You push yourself upright in bed, and you blink hard and you force yourself into wakefulness. In the doorway stands a dark-haired young woman, full-lipped and determined, a certain wildness in her eyes, one hand upon her hips. She is flanked by two others, the twins, a little younger than she, but just as wilful and idiosyncratic in their manner.
Susanna, Judith, Hamnet: the greatest achievements of your life, the best of you, the hope for the future.
“Where is Father?” Susanna asks. “And when is he coming back?”
“Your father has been called away,” you say with as much authority as you can summon under circumstances, “on some very urgent business. He will be with us once more presently.”
“Presently?” This is Hamnet, sixteen now, but still looking a good deal younger, soft-skinned and smooth-faced and boyish. “When exactly is ‘presently’?”
“I cannot be sure, Hamnet, dear.

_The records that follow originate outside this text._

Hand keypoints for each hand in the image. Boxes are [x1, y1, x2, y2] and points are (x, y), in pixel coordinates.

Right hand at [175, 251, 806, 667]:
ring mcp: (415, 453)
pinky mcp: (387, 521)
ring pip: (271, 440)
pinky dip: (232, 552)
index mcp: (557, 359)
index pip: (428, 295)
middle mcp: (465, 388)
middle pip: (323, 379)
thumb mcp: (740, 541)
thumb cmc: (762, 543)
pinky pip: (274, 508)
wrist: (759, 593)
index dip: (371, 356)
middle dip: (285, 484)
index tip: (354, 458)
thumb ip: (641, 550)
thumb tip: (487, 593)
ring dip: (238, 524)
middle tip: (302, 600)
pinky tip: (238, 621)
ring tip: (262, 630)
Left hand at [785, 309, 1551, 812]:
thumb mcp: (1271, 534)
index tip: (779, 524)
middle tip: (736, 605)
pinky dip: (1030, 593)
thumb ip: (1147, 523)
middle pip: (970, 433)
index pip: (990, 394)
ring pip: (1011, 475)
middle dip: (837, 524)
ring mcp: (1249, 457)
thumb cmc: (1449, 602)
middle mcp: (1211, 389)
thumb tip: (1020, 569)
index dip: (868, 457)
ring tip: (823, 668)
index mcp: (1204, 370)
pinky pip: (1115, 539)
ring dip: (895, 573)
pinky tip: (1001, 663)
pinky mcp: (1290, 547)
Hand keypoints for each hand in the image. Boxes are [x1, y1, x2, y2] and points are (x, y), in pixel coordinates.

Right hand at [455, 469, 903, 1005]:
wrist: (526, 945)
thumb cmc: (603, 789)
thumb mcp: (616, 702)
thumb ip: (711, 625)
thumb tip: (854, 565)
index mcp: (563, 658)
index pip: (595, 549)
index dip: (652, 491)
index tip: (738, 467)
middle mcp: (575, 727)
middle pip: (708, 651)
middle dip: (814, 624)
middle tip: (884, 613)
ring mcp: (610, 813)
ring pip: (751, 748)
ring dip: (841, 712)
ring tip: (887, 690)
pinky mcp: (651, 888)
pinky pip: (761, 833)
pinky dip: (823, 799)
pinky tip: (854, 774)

I cannot be certain.”
“But mother—” There is an uncharacteristic plaintiveness to Judith’s voice, a forceful sort of distress. “Please. Why can’t you say more precisely?”

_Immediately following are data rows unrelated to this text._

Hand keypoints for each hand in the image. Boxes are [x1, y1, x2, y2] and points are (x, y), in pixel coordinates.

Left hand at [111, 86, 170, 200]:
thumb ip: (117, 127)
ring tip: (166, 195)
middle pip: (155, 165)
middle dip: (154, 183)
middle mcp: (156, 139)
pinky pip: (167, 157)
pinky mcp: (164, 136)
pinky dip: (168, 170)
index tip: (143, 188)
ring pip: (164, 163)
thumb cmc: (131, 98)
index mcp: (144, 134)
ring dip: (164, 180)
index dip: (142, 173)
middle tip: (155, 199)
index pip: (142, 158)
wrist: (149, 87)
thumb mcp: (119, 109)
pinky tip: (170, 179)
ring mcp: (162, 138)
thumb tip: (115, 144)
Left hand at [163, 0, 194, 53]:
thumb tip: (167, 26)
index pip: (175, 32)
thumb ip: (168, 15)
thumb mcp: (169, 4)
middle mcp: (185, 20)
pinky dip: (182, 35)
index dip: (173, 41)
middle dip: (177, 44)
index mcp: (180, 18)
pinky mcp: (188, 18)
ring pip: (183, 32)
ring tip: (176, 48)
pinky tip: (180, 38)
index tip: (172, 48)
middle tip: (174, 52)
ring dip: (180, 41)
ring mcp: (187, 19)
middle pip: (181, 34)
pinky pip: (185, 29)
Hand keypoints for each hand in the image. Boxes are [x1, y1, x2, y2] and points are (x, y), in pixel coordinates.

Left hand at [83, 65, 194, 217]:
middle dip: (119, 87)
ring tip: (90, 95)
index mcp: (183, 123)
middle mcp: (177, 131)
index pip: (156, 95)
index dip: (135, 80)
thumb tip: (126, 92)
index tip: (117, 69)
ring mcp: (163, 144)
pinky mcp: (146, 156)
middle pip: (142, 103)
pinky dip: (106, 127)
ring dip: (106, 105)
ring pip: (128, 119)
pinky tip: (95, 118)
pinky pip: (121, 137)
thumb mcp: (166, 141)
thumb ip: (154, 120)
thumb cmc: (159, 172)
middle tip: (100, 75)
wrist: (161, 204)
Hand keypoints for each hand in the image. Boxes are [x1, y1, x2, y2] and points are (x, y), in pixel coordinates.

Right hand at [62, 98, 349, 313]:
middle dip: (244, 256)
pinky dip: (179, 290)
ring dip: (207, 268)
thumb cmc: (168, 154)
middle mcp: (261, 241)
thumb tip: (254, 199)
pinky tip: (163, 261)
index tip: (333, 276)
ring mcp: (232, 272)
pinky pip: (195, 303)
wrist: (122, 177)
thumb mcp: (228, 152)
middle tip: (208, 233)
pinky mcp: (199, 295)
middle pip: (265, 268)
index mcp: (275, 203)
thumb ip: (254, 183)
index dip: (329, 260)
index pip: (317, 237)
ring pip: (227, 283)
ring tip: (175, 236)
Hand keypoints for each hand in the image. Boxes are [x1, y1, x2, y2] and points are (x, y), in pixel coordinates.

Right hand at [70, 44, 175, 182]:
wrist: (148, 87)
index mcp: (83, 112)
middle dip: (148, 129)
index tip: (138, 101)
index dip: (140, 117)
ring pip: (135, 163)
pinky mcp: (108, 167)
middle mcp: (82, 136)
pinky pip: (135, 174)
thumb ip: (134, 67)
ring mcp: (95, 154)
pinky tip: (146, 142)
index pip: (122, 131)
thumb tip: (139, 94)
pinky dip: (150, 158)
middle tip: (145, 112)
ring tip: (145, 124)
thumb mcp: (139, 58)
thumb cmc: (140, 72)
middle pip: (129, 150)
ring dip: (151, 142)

“I’ve told you,” you reply, regretting the snap the moment it emerges. “I have told you all that I know.”
Hamnet sniffs. “He’s never been away before. Not once. He’s always been with us.”
“A lot of people’s fathers go away,” you say. “Many go to town or to the fields. Some to the army or into service. Some even go to London. And once they are lost to that particular stew then they never return. Or, at least, they do not return entirely the same as they were before.”
“But Father...” continues Susanna. “He is—has always been—different. Not like other men. He has always been here. His place—don’t you think?—is with us.”
“And he will be again,” you say, striving to reassure her, filling your voice with a warm certainty that you most assuredly do not feel. “He will be back and all shall be again as it was. Mark my words. Everything will be restored.”
As you speak you hear from outside the first, faint clatter of thunder, its basso profundo growl, the start of a storm which you feel sure, without quite understanding why, will be far worse than any you have known.